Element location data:
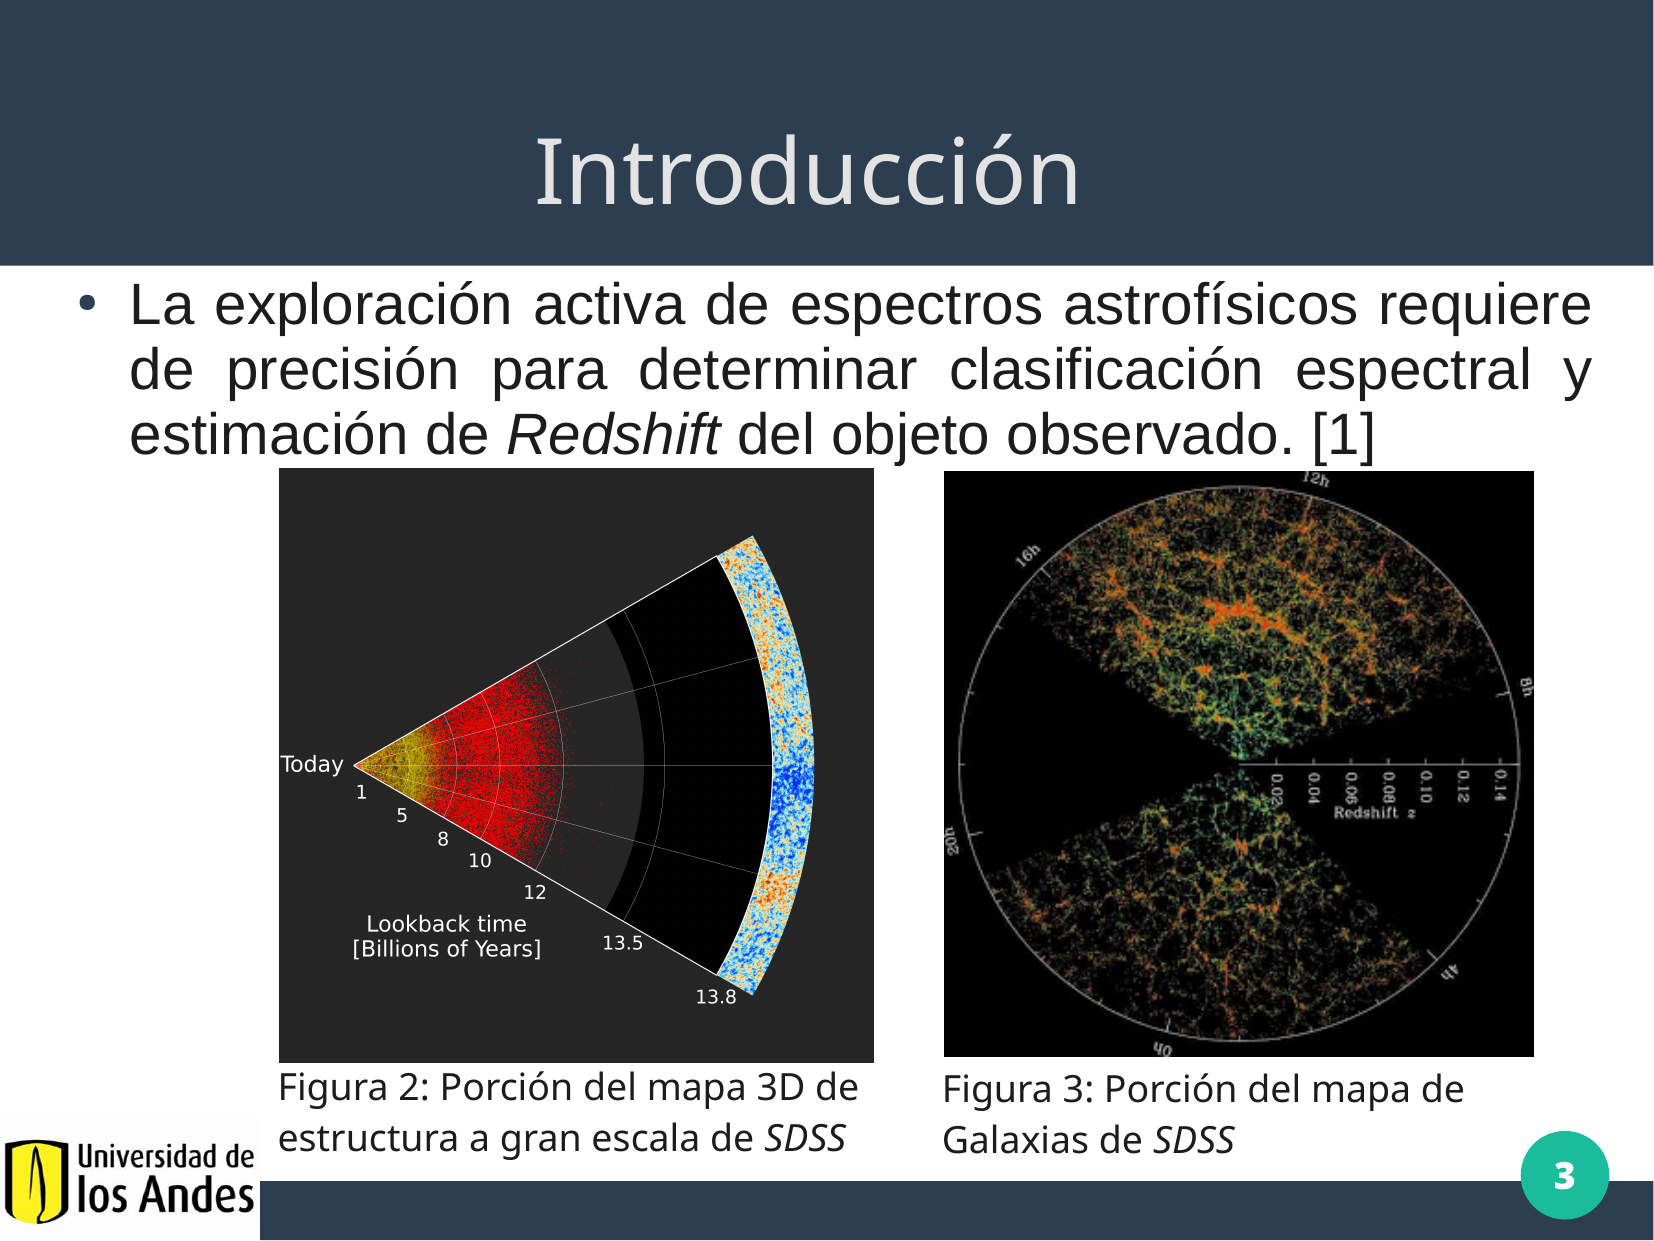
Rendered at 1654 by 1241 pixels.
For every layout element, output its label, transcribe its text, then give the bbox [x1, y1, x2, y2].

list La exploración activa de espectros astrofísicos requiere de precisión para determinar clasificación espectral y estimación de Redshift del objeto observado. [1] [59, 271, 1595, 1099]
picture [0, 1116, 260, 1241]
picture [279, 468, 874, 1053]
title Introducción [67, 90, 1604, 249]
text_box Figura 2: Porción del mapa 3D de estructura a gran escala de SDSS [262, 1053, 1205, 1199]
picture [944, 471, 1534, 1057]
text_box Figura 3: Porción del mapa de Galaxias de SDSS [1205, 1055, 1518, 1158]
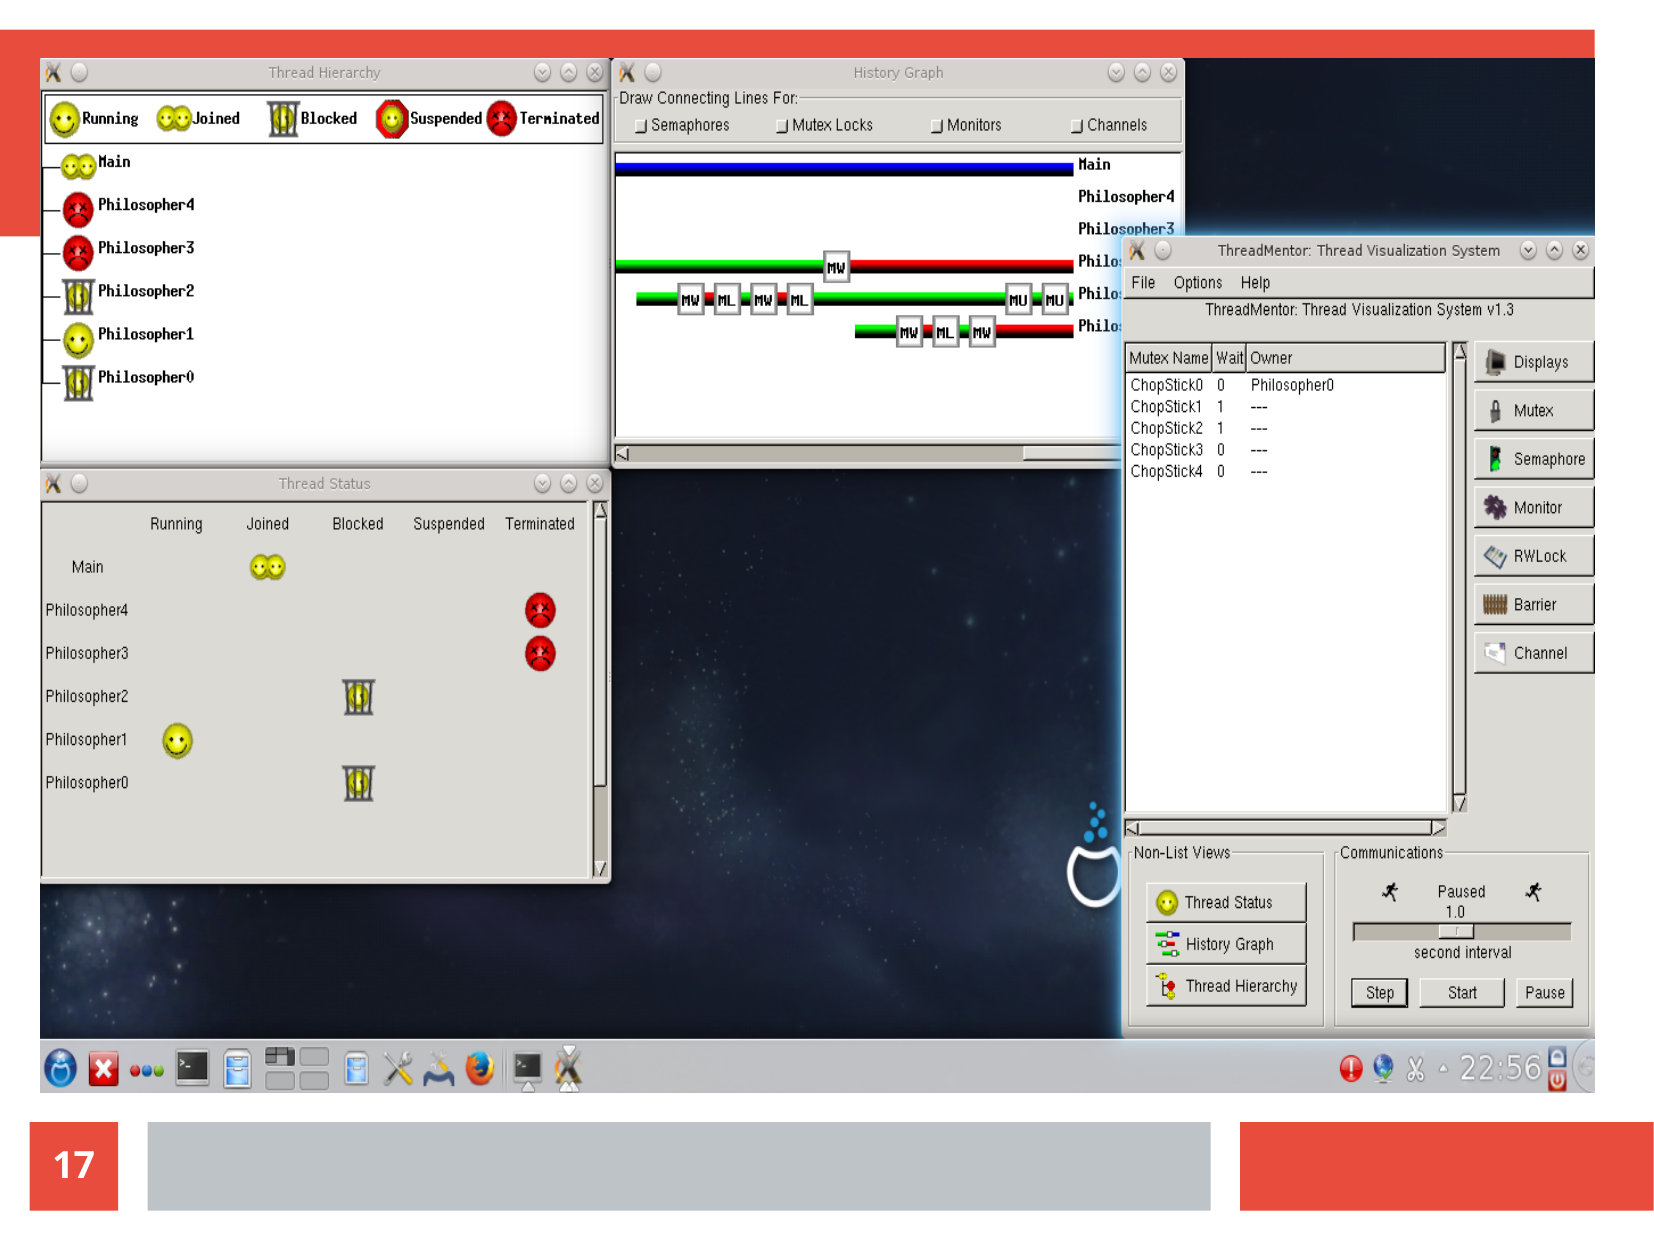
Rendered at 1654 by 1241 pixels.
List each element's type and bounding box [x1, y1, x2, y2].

* **GIVEN EXERCISE**
Please render each line of the data above as a numbered list, leaving out blank lines and the pictures.

* **REPLY**
1. Rendered at 1654 by 1241 pixels.
2. For every layout element, output its label, transcribe its text, then give the bbox [x1, y1, x2, y2].
3. list La exploración activa de espectros astrofísicos requiere de precisión para determinar clasificación espectral y estimación de Redshift del objeto observado. [1] [59, 271, 1595, 1099]
4. picture [0, 1116, 260, 1241]
5. picture [279, 468, 874, 1053]
6. title Introducción [67, 90, 1604, 249]
7. text_box Figura 2: Porción del mapa 3D de estructura a gran escala de SDSS [262, 1053, 1205, 1199]
8. picture [944, 471, 1534, 1057]
9. text_box Figura 3: Porción del mapa de Galaxias de SDSS [1205, 1055, 1518, 1158]
10. Rendered at 1654 by 1241 pixels.
11. List each element's type and bounding box [x1, y1, x2, y2].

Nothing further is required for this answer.